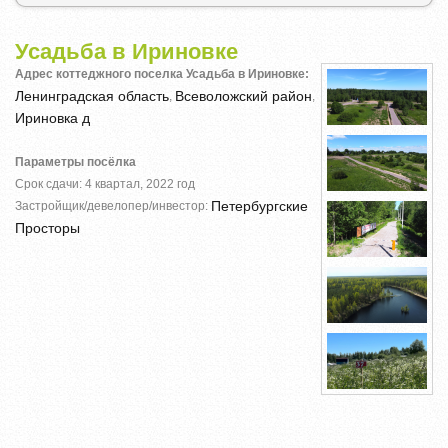
Усадьба в Ириновке
Адрес коттеджного поселка Усадьба в Ириновке:
Ленинградская область
Всеволожский район
,
,
Ириновка д
Параметры посёлка
Срок сдачи: 4 квартал, 2022 год
Петербургские
Застройщик/девелопер/инвестор:
Просторы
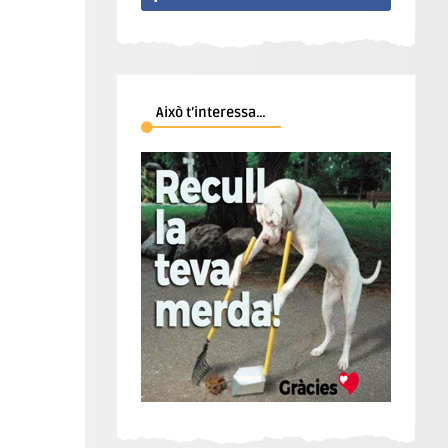
Això t’interessa…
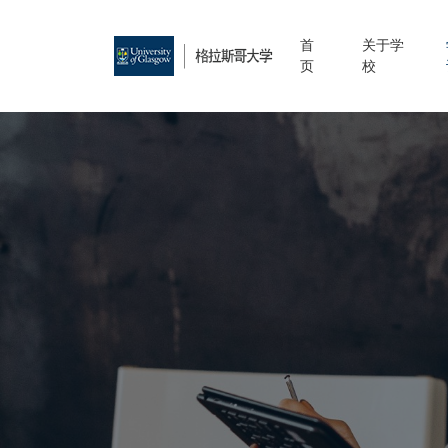
首
关于学
页
校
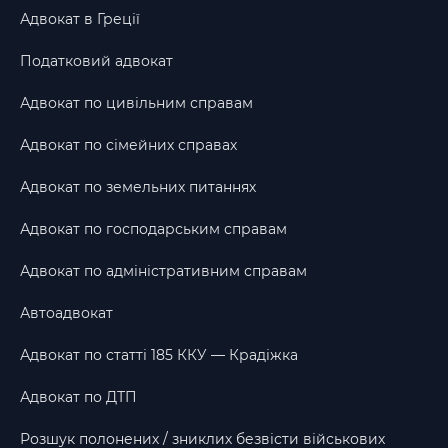
Адвокат в Греції
Податковий адвокат
Адвокат по цивільним справам
Адвокат по сімейних справах
Адвокат по земельних питаннях
Адвокат по господарським справам
Адвокат по адміністративним справам
Автоадвокат
Адвокат по статті 185 ККУ — Крадіжка
Адвокат по ДТП
Розшук полонених / зниклих безвісти військових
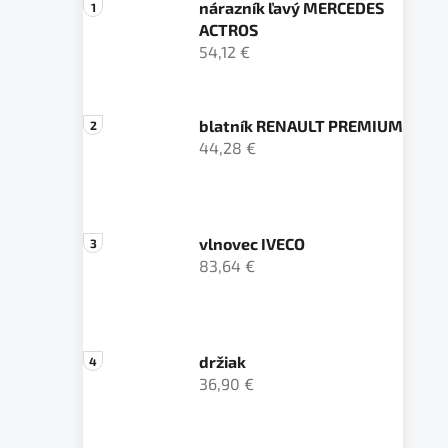
nárazník ľavý MERCEDES
ACTROS
54,12 €
blatník RENAULT PREMIUM
44,28 €
vlnovec IVECO
83,64 €
držiak
36,90 €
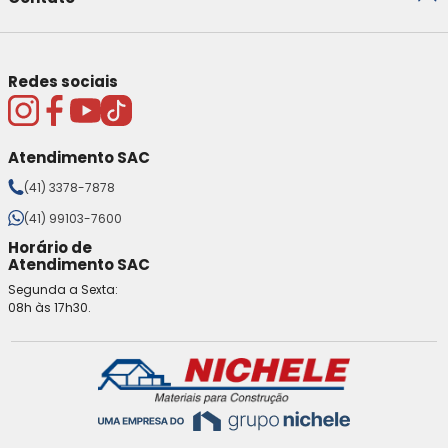
Redes sociais
Atendimento SAC
(41) 3378-7878
(41) 99103-7600
Horário de
Atendimento SAC
Segunda a Sexta:
08h às 17h30.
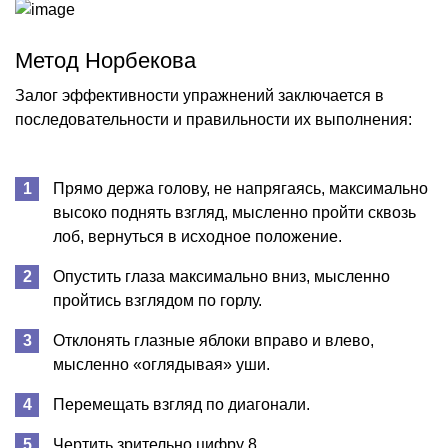
Метод Норбекова
Залог эффективности упражнений заключается в
последовательности и правильности их выполнения:
Прямо держа голову, не напрягаясь, максимально
высоко поднять взгляд, мысленно пройти сквозь
лоб, вернуться в исходное положение.
Опустить глаза максимально вниз, мысленно
пройтись взглядом по горлу.
Отклонять глазные яблоки вправо и влево,
мысленно «оглядывая» уши.
Перемещать взгляд по диагонали.
Чертить зрительно цифру 8.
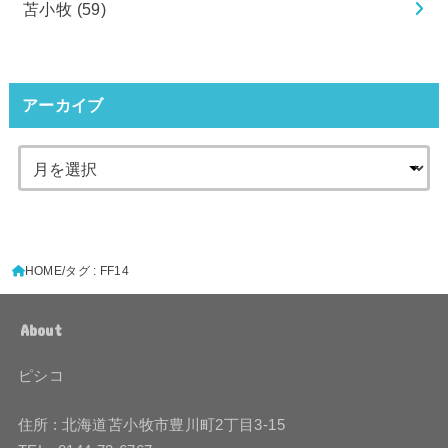
苫小牧
(59)
アーカイブ
HOME
タグ : FF14
About
ピシコ
住所 : 北海道苫小牧市豊川町2丁目3-15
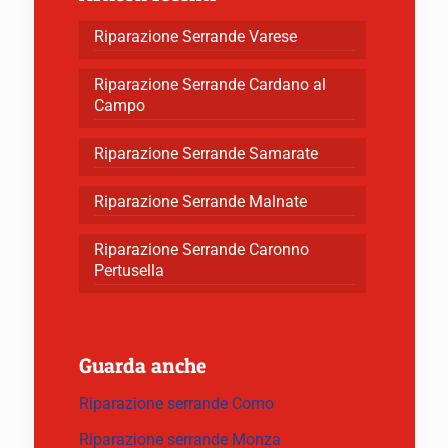
Riparazione Serrande Varese
Riparazione Serrande Cardano al
Campo
Riparazione Serrande Samarate
Riparazione Serrande Malnate
Riparazione Serrande Caronno
Pertusella
Guarda anche
Riparazione serrande Como
Riparazione serrande Monza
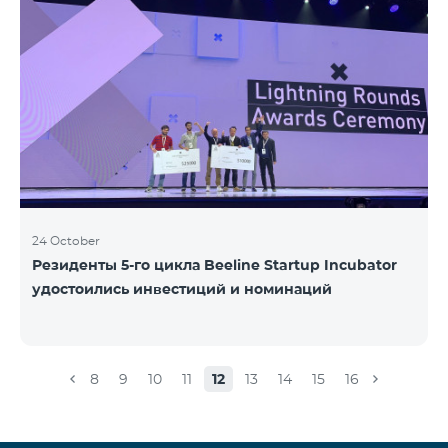
24 October
Резиденты 5-го цикла Beeline Startup Incubator
удостоились инвестиций и номинаций
8
9
10
11
12
13
14
15
16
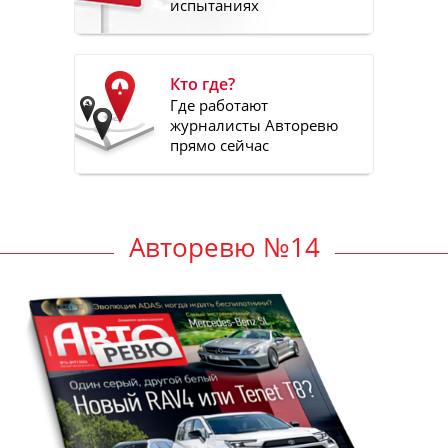
испытаниях
Кто где?
Где работают
журналисты Авторевю
прямо сейчас
Авторевю №14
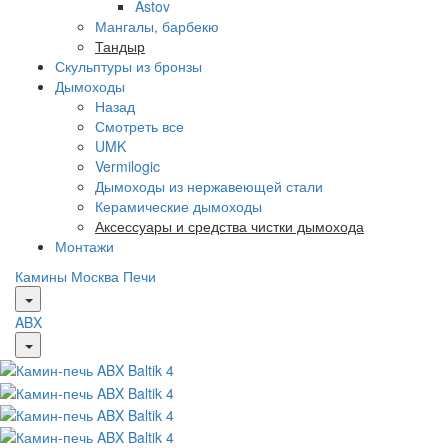
Astov
Мангалы, барбекю
Тандыр
Скульптуры из бронзы
Дымоходы
Назад
Смотреть все
UMK
Vermilogic
Дымоходы из нержавеющей стали
Керамические дымоходы
Аксессуары и средства чистки дымохода
Монтажи
Камины Москва
Печи
ABX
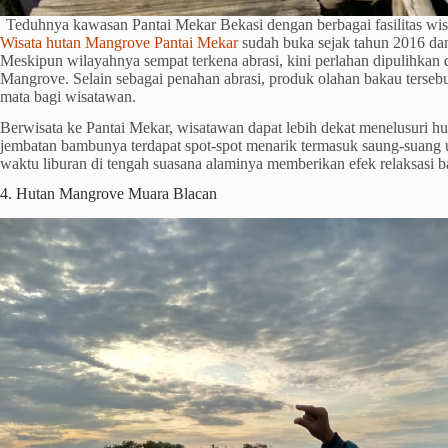
Teduhnya kawasan Pantai Mekar Bekasi dengan berbagai fasilitas wi
Wisata hutan Mangrove Pantai Mekar
sudah buka sejak tahun 2016 da
Meskipun wilayahnya sempat terkena abrasi, kini perlahan dipulihkan 
Mangrove. Selain sebagai penahan abrasi, produk olahan bakau tersebu
mata bagi wisatawan.
Berwisata ke Pantai Mekar, wisatawan dapat lebih dekat menelusuri hu
jembatan bambunya terdapat spot-spot menarik termasuk saung-suang 
waktu liburan di tengah suasana alaminya memberikan efek relaksasi b
4. Hutan Mangrove Muara Blacan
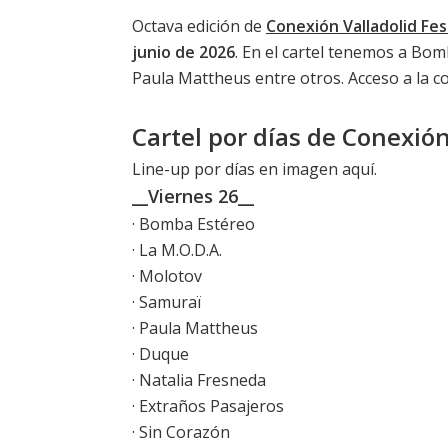
Octava edición de
Conexión Valladolid Fes
junio de 2026
. En el cartel tenemos a Bom
Paula Mattheus entre otros. Acceso a la 
Cartel por días de Conexión 
Line-up por días en imagen aquí
.
__Viernes 26__
· Bomba Estéreo
· La M.O.D.A.
· Molotov
· Samuraï
· Paula Mattheus
· Duque
· Natalia Fresneda
· Extraños Pasajeros
· Sin Corazón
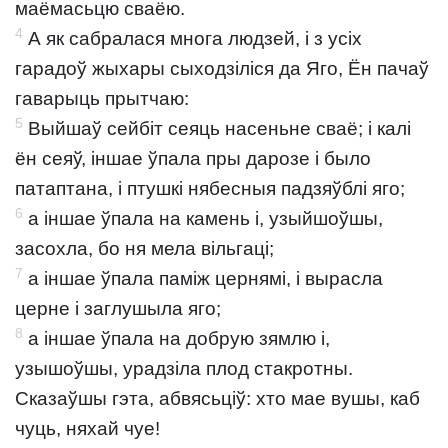
маёмасьцю сваёю.
4
А як сабралася многа людзей, і з усіх
гарадоў жыхары сыходзіліся да Яго, Ён пачаў
гаварыць прытчаю:
5
Выйшаў сейбіт сеяць насеньне сваё; і калі
ён сеяў, іншае ўпала пры дарозе і было
патаптана, і птушкі нябесныя падзяўблі яго;
6
а іншае ўпала на камень і, узыйшоўшы,
засохла, бо ня мела вільгаці;
7
а іншае ўпала паміж цернямі, і вырасла
церне і заглушыла яго;
8
а іншае ўпала на добрую зямлю і,
узышоўшы, урадзіла плод стакротны.
Сказаўшы гэта, абвясьціў: хто мае вушы, каб
чуць, няхай чуе!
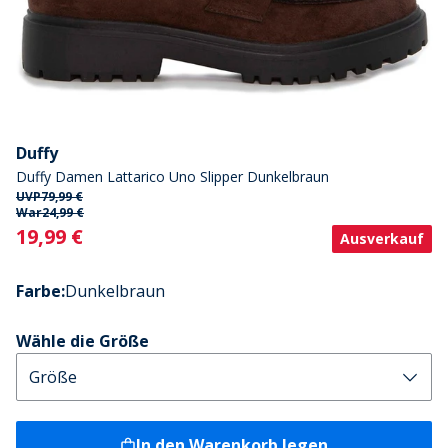
Duffy
Duffy Damen Lattarico Uno Slipper Dunkelbraun
UVP
79,99 €
War
24,99 €
Current
19,99 €
Ausverkauf
Farbe
:
Dunkelbraun
Wähle die Größe
In den Warenkorb legen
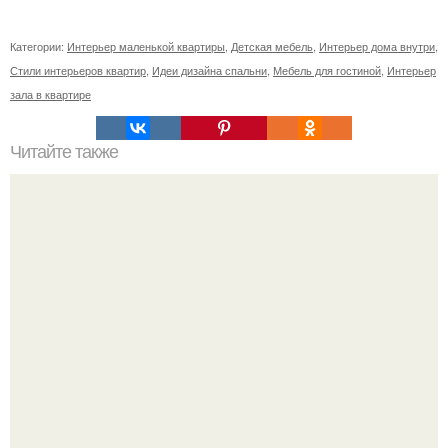
Категории:
Интерьер маленькой квартиры
,
Детская мебель
,
Интерьер дома внутри
,
Стили интерьеров квартир
,
Идеи дизайна спальни
,
Мебель для гостиной
,
Интерьер
зала в квартире
Читайте также
Как создать уникальный интерьер с помощью
оригинального дизайна стен в гостиной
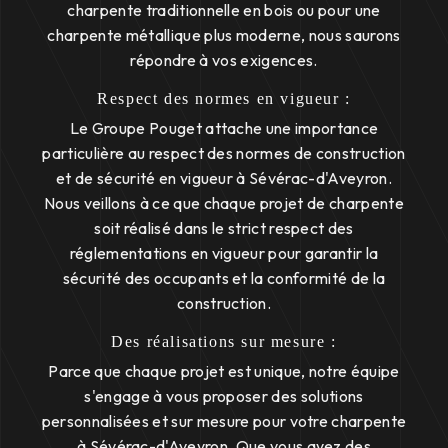
charpente traditionnelle en bois ou pour une
charpente métallique plus moderne, nous saurons
répondre à vos exigences.
Respect des normes en vigueur :
Le Groupe Pouget attache une importance
particulière au respect des normes de construction
et de sécurité en vigueur à Sévérac-d'Aveyron.
Nous veillons à ce que chaque projet de charpente
soit réalisé dans le strict respect des
réglementations en vigueur pour garantir la
sécurité des occupants et la conformité de la
construction.
Des réalisations sur mesure :
Parce que chaque projet est unique, notre équipe
s'engage à vous proposer des solutions
personnalisées et sur mesure pour votre charpente
à Sévérac-d'Aveyron. Que vous ayez des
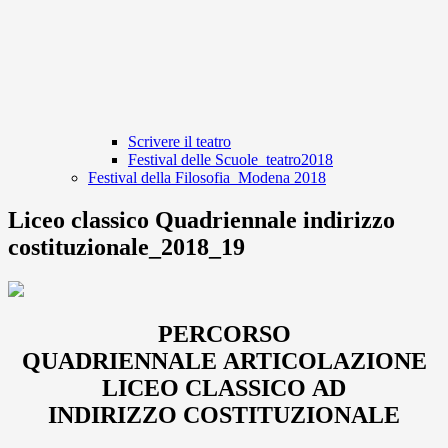
Scrivere il teatro
Festival delle Scuole_teatro2018
Festival della Filosofia_Modena 2018
Liceo classico Quadriennale indirizzo
costituzionale_2018_19
PERCORSO
QUADRIENNALE ARTICOLAZIONE
LICEO CLASSICO AD
INDIRIZZO COSTITUZIONALE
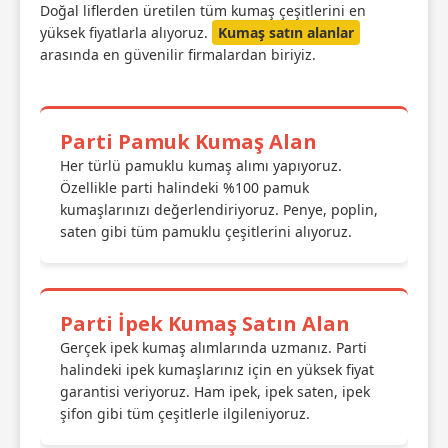
Doğal liflerden üretilen tüm kumaş çeşitlerini en
yüksek fiyatlarla alıyoruz.
Kumaş satın alanlar
arasında en güvenilir firmalardan biriyiz.
Parti Pamuk Kumaş Alan
Her türlü pamuklu kumaş alımı yapıyoruz.
Özellikle parti halindeki %100 pamuk
kumaşlarınızı değerlendiriyoruz. Penye, poplin,
saten gibi tüm pamuklu çeşitlerini alıyoruz.
Parti İpek Kumaş Satın Alan
Gerçek ipek kumaş alımlarında uzmanız. Parti
halindeki ipek kumaşlarınız için en yüksek fiyat
garantisi veriyoruz. Ham ipek, ipek saten, ipek
şifon gibi tüm çeşitlerle ilgileniyoruz.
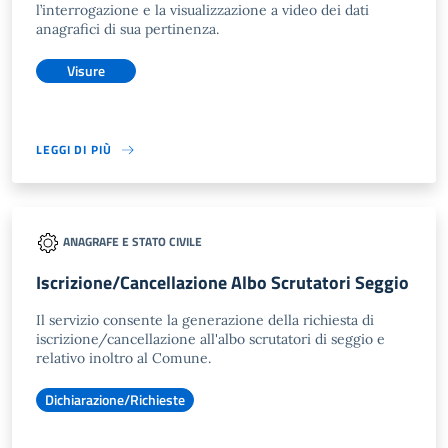
l’interrogazione e la visualizzazione a video dei dati
anagrafici di sua pertinenza.
Visure
LEGGI DI PIÙ
ANAGRAFE E STATO CIVILE
Iscrizione/Cancellazione Albo Scrutatori Seggio
Il servizio consente la generazione della richiesta di
iscrizione/cancellazione all'albo scrutatori di seggio e
relativo inoltro al Comune.
Dichiarazione/Richieste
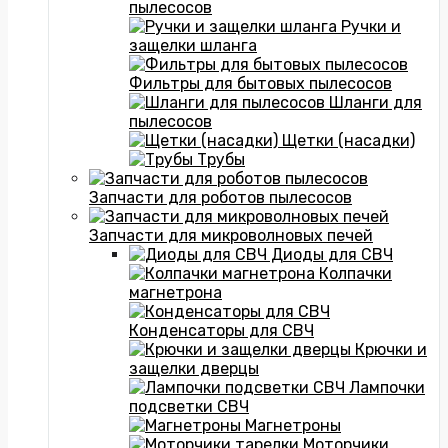
пылесосов
Ручки и
защелки шланга
Фильтры для бытовых пылесосов
Шланги для
пылесосов
Щетки (насадки)
Трубы
Запчасти для роботов пылесосов
Запчасти для микроволновых печей
Диоды для СВЧ
Колпачки
магнетрона
Конденсаторы для СВЧ
Крючки и
защелки дверцы
Лампочки
подсветки СВЧ
Магнетроны
Моторчики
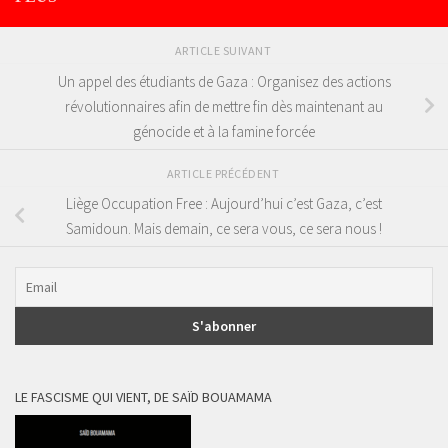
ARTICLE SUIVANT
Un appel des étudiants de Gaza : Organisez des actions
révolutionnaires afin de mettre fin dès maintenant au
génocide et à la famine forcée
ARTICLE PRÉCÉDENT
Liège Occupation Free : Aujourd’hui c’est Gaza, c’est
Samidoun. Mais demain, ce sera vous, ce sera nous !
LE FASCISME QUI VIENT, DE SAÏD BOUAMAMA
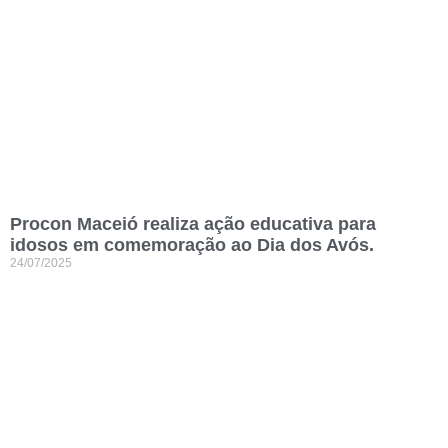
Procon Maceió realiza ação educativa para
idosos em comemoração ao Dia dos Avós.
24/07/2025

^^^^^^^^^^^^^^^^

## Your task
Among the lines of the material, find those that hold the word "ARTICLE" and copy them.

## Solution for this exercise
ARTICLE SUIVANT
ARTICLE PRÉCÉDENT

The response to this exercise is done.